Deregulation of ABCG1 early in life contributes to prostate carcinogenesis in maternally malnourished offspring rats.

AIMS: The developmental Origins of Health and Disease (DOHaD) concept has provided the framework to assess how early life experiences can shape health and disease throughout the life course. Using a model of maternal exposure to a low protein diet (LPD; 6% protein) during the gestational and lactational periods, we demonstrated changes in the ventral prostate (VP) transcriptomic landscape in young rats exposed to maternal malnutrition. Male offspring Sprague Dawley rats were submitted to maternal malnutrition during gestation and lactation, and they were weighed, and distance anogenital was measured, followed were euthanized by an overdose of anesthesia at 21 postnatal days. Next, the blood and the ventral prostate (VP) were collected and processed by morphological analysis, biochemical and molecular analyses. RNA-seq analysis identified 411 differentially expressed genes (DEGs) in the VP of maternally malnourished offspring compared to the control group. The molecular pathways enriched by these DEGs are related to cellular development, differentiation, and tissue morphogenesis, all of them involved in both normal prostate development and carcinogenesis. Abcg1 was commonly deregulated in young and old maternally malnourished offspring rats, as well in rodent models of prostate cancer (PCa) and in PCa patients. Our results described ABCG1 as a potential DOHaD gene associated with perturbation of prostate developmental biology with long-lasting effects on carcinogenesis in old offspring rats. A better understanding of these mechanisms may help with the discussion of preventive strategies against early life origins of non-communicable chronic diseases.

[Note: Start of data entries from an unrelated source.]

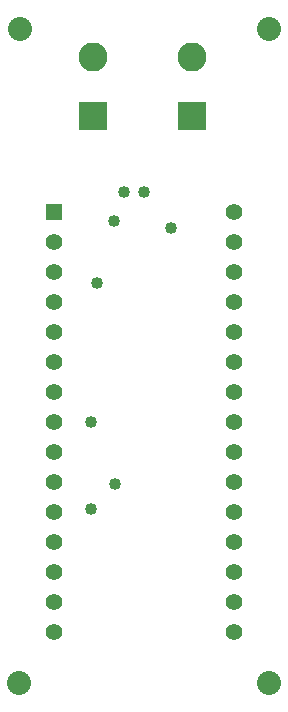
<source format=gts>
G04*
G04 #@! TF.GenerationSoftware,Altium Limited,Altium Designer,23.1.1 (15)*
G04*
G04 Layer_Color=8388736*
%FSLAX25Y25*%
%MOIN*%
G70*
G04*
G04 #@! TF.SameCoordinates,0BDBEAC4-C0BD-4DD4-8220-68B77C2E4246*
G04*
G04*
G04 #@! TF.FilePolarity,Negative*
G04*
G01*
G75*
%ADD13R,0.05567X0.05567*%
%ADD14C,0.05567*%
%ADD15R,0.09677X0.09677*%
%ADD16C,0.09677*%
%ADD17C,0.08000*%
%ADD18C,0.04000*%
D13*
X145651Y166165D02*
D03*
D14*
Y156165D02*
D03*
Y146165D02*
D03*
Y136165D02*
D03*
Y126165D02*
D03*
Y116165D02*
D03*
Y106165D02*
D03*
Y96165D02*
D03*
Y86165D02*
D03*
Y76165D02*
D03*
Y66165D02*
D03*
Y56165D02*
D03*
Y46165D02*
D03*
Y36165D02*
D03*
Y26165D02*
D03*
X205651D02*
D03*
Y36165D02*
D03*
Y46165D02*
D03*
Y56165D02*
D03*
Y66165D02*
D03*
Y76165D02*
D03*
Y86165D02*
D03*
Y96165D02*
D03*
Y106165D02*
D03*
Y116165D02*
D03*
Y126165D02*
D03*
Y136165D02*
D03*
Y146165D02*
D03*
Y156165D02*
D03*
Y166165D02*
D03*
D15*
X158778Y197958D02*
D03*
X191672D02*
D03*
D16*
X158778Y217642D02*
D03*
X191672D02*
D03*
D17*
X134500Y227000D02*
D03*
X217600D02*
D03*
X134100Y9000D02*
D03*
X217500D02*
D03*
D18*
X166100Y75200D02*
D03*
X158009Y96165D02*
D03*
Y67107D02*
D03*
X160000Y142200D02*
D03*
X175651Y172600D02*
D03*
X169232Y172594D02*
D03*
X165923Y163008D02*
D03*
X184957Y160570D02*
D03*
M02*

</source>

Early-life origin of prostate cancer through deregulation of miR-206 networks in maternally malnourished offspring rats.

The Developmental Origins of Health and Disease (DOHaD) concept has provided the framework to assess how early life experiences can shape health and disease throughout the life course. While maternal malnutrition has been proposed as a risk factor for the developmental programming of prostate cancer (PCa), the molecular mechanisms remain poorly understood. Using RNA-seq data, we demonstrated deregulation of miR-206-Plasminogen (PLG) network in the ventral prostate (VP) of young maternally malnourished offspring. RT-qPCR confirmed the deregulation of the miR-206-PLG network in the VP of young and old offspring rats. Considering the key role of estrogenic signaling pathways in prostate carcinogenesis, in vitro miRNA mimic studies also revealed a negative correlation between miR-206 and estrogen receptor α (ESR1) expression in PNT2 cells. Together, we demonstrate that early life estrogenization associated with the deregulation of miR-206 networks can contribute to the developmental origins of PCa in maternally malnourished offspring. Understanding the molecular mechanisms by which early life malnutrition affects offspring health can encourage the adoption of a governmental policy for the prevention of non-communicable chronic diseases related to the DOHaD concept.

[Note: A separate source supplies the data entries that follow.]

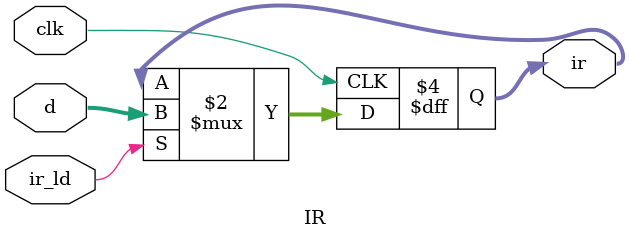
<source format=v>
module IR (
    input clk, ir_ld,
    input [7:0] d,
    output reg [7:0] ir
  );
  always @(negedge clk)
  begin
    if (ir_ld)
      ir <= d;
  end
endmodule

</source>
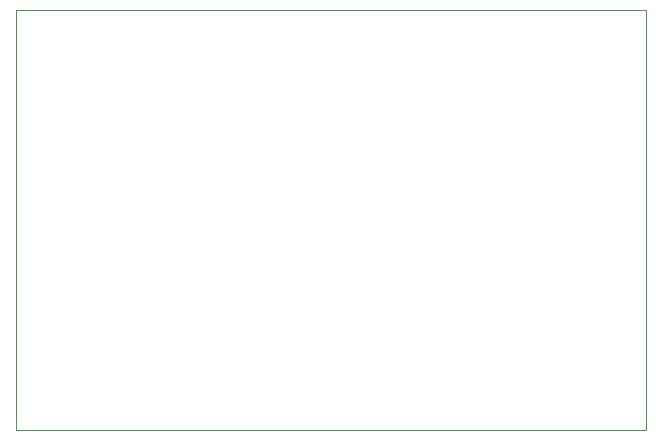
<source format=gbr>
%TF.GenerationSoftware,KiCad,Pcbnew,9.0.1*%
%TF.CreationDate,2025-05-22T01:20:04+01:00*%
%TF.ProjectId,ADAU1701-DSP,41444155-3137-4303-912d-4453502e6b69,rev?*%
%TF.SameCoordinates,Original*%
%TF.FileFunction,Profile,NP*%
%FSLAX46Y46*%
G04 Gerber Fmt 4.6, Leading zero omitted, Abs format (unit mm)*
G04 Created by KiCad (PCBNEW 9.0.1) date 2025-05-22 01:20:04*
%MOMM*%
%LPD*%
G01*
G04 APERTURE LIST*
%TA.AperFunction,Profile*%
%ADD10C,0.050000*%
%TD*%
G04 APERTURE END LIST*
D10*
X151130000Y-101600000D02*
X204470000Y-101600000D01*
X204470000Y-137160000D01*
X151130000Y-137160000D01*
X151130000Y-101600000D01*
M02*

</source>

Increased oxidative stress and cancer biomarkers in the ventral prostate of older rats submitted to maternal malnutrition.

The concept of Developmental Origins of Health and Disease (DOHaD) states that exposure to malnutrition early in life increase the incidence of non-communicable chronic diseases throughout the lifespan. In this study, a reduction in serum testosterone and an increase in estrogen levels were shown in older rats born to protein malnourished dams (6% protein in the diet) during gestation and lactation. Intraprostatic levels of reduced glutathione were decreased, while tissue expression of glutathione S-transferase pi and sulfiredoxin-1 were increased in these animals. Strong immunostaining for alfametilacil CoA racemase (AMACR), vascular endothelial growth factor-A (VEGF-A), and aquaporin-1 (AQP1) was also observed. In silico analysis confirmed commonly deregulated proteins in the ventral prostate of old rats and patients with prostate cancer. In conclusion, the increase in oxidative stress associated with an imbalance of sex hormones may contribute to prostate carcinogenesis in offspring, highlighting early-life malnutrition as a key risk factor for this malignance.